Well, no one other than her.

“And Dindrane said when she went in a little later that Papa was crying!”

“Maybe that means he knew you were there.”

“And he thinks I’m a horrible daughter!”

“Garnet, Garnet, he’d never think that …” His own father, he knew, would never think less of his daughters for breaking down after seeing him like that. Lamorak pressed her head against his shoulder. “He has plenty of reasons to be crying … it can’t be your fault …”

“But what if it is?”

“It’s not, it’s not …”

Garnet shook against him for a few more minutes, at least until the Princess coughed. “Well. I think my presence is a bit superfluous, don’t you? Garnet, honey, if you need me, you know you can just drop by the sorority house anytime. If you really need to, you can stay the night. Any night. Damn the administration if they have a problem with it.”

First-semester freshmen were, Lamorak knew, not allowed to live in a fraternity or sorority house — the only reason why Lady Clarice and Lady Leona had gotten away with it, last year, was because they moved in before the sorority charter went through. But Lamorak doubted even the straight-laced Camford administration would have a problem for Garnet staying with her cousin while she went through a family crisis.

Lamorak felt Garnet nod. The Princess patted her on the back and kissed her cheek. “Anytime day or night — I’m there for you. Now just try to get some rest, all right?” She glanced at Lamorak with a wan smile. “And you don’t keep her up past her bedtime.”

Lamorak’s returning smile was equally wan as the Princess moved out of view.

When Garnet had quieted somewhat, he asked, “How is your brother taking things?”

“All he cares about is gaining control of the estate!”

“Garnet, that can’t be –“

“Lamorak, he spent the whole two days I was home closeted in Papa’s study with your father! What could he be doing if not to gain legal control over the estate?”

“Garnet, baby, I don’t doubt that he’s trying to get control of the estate …” Mordred tended to have a laser-like focus on the practical that unnerved Lamorak at the best of times. “I just — I just think that maybe, that’s his way of dealing with it.
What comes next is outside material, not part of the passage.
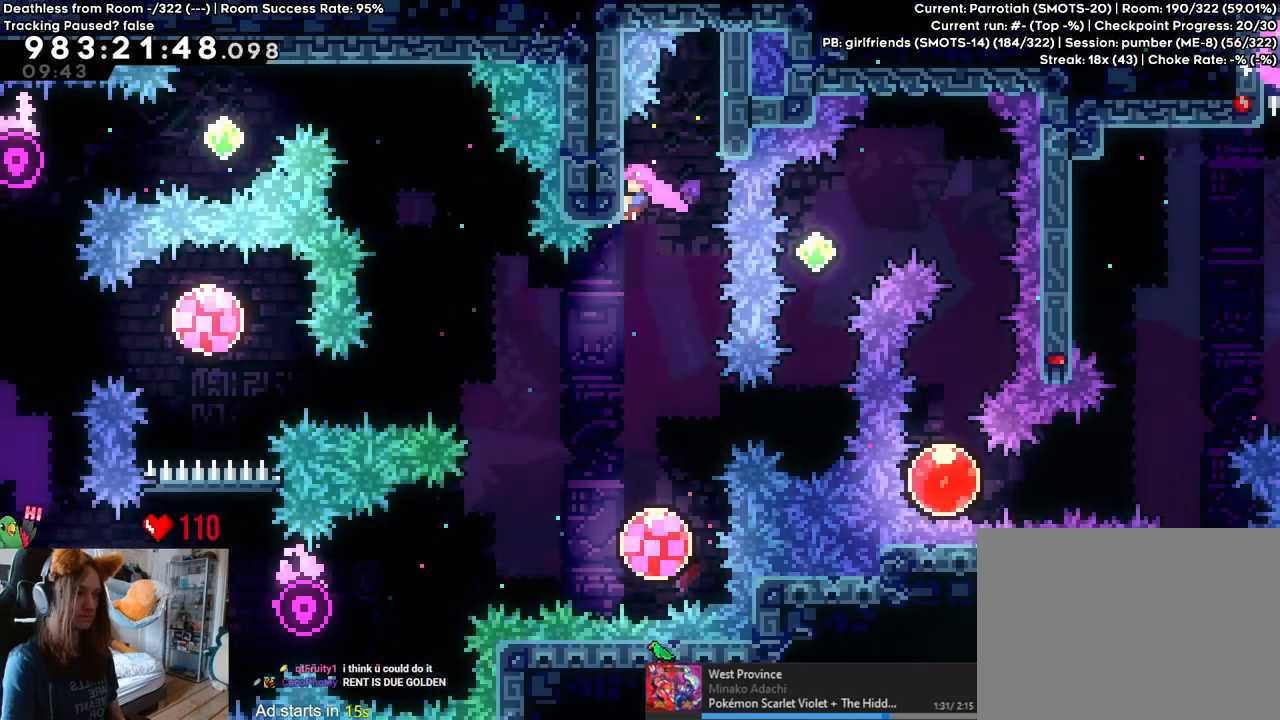
{"dt_ms": 500, "buttons": ["Y", "L2"], "left_stick": "right", "right_stick": "center", "events": [[17, "left_stick", "center"], [67, "L2", "down"], [383, "left_stick", "right"], [433, "Y", "down"]]}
Focusing on the practical so he wouldn’t have to think about … other things.”

Garnet went silent. Then, “Lamorak?”

“Yes?”

“I … I don’t want to have another breakdown in the hall.”

“You’re — you’re inviting me inside?”

Her eyelashes fluttered, she looked away from him the way a child who had stolen a sweet might look away from her mother. “I don’t want you to get in trouble …”
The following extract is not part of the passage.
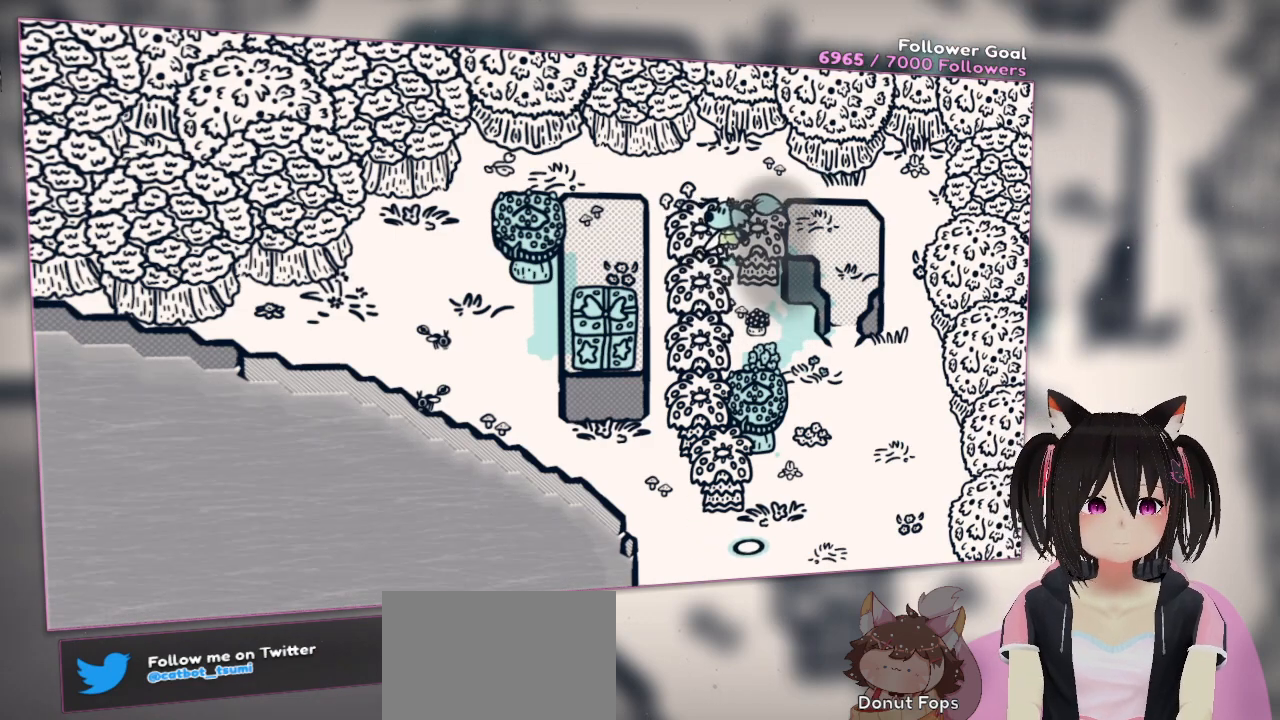
Gameplay with a controller (Nintendo layout); each line is a JSON object with the inputs held at the frame after it. "events" lists button and stick changes between this image and that frame as [ms after this image, input, new state], when the widget could be followed in between. Not read: L1 R1.
{"buttons": [], "left_stick": "center", "right_stick": "center", "events": [[100, "right_stick", "center"], [150, "right_stick", "up-right"], [350, "left_stick", "center"], [400, "right_stick", "center"]]}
“Hang the administration, we’re as good as betrothed and you deserve some privacy.”

Wraith-like, she slipped from his arms and led the way into her dorm room. Lamorak followed.

He shut the door behind him, but had barely a moment to glance around at his surroundings before Garnet turned to him with eyes so wide and dark that his breath caught in his throat.

“Garnet?”

She said nothing, simply stared at his face as if she was afraid she might forget what he looked like if she looked away. Her breath came in short gasps that set her bosom in that low-cut dress heaving. It was only the knowledge that he owed it to Garnet to be a gentleman that kept his eyes on her face, where they belonged.

“Lamorak?”

“Yes?”

“We’re — we’re not betrothed.”

“I know. But we will be, the moment you come of age.”

“You don’t know that. With — with my father being –” Her voice caught on a sob.

“Garnet, Garnet — that’s not going to change anything. I promise. Your father and mine have everything agreed upon, all that’s left is for you to sign the papers. Even — even if your father hasn’t recovered by that point, your brother is not going to throw away that work so soon. He’d just have to do it all over again to find you another husband.”

“But what if it’s up to my mother? She’d rather see me die an old maid than marry you.”

“It won’t be.”

“You can’t guarantee that.”

No, he couldn’t — but before he could say that, the look in Garnet’s eyes forestalled him. She looked like someone hovering over the edge of a precipice, wondering whether to throw herself over or not–

Before he could ask her what was wrong, she flung herself into his arms, her lips seeking his like a compass would seek north.

When he ran over his conduct that night in the days and weeks to come, he would decide, eventually, that he could not reproach himself for the way he had acted when she pounced on him. He was a red-blooded male, and when a woman threw himself on him like that, what was he supposed to do? Pull away and ask her to talk?

Besides, he knew — he had to know, he had to believe — that this was what she wanted. He would remember her hands on his face, in his hair, picking so delicately at the laces on his tunic. She didn’t want to talk, she wanted her lips on his, she wanted her hands on his body, she wanted his hands on her skin and his whole mind focused on her.

So, like a gentleman, he tried to give the lady what she wanted. He kissed her. He tangled his hand in her hair. He lost track of everything else, everyone else, to the exclusion of her. He did not notice if there were more whisperings and rustling of cloth than perhaps there should have been. He did not notice if she only stroked him with one hand at a time. He did not notice, when they came up for air, that her lips were moving in silent words; he could feel them on his cheek but did not try to interpret them. Instead he stroked, with his free hand, first her shoulder, then down her arm, then up the underside of her arm and down her side–

It was when he encountered, not soft velvet, but softer, silky skin, that Lamorak’s eyes popped open. “GARNET!”

Without thinking, he sprung away from her. “You’re — you’re –“

Naked as the day she was born.

He shouldn’t have looked. A gentleman wouldn’t have looked. But Lamorak couldn’t help it.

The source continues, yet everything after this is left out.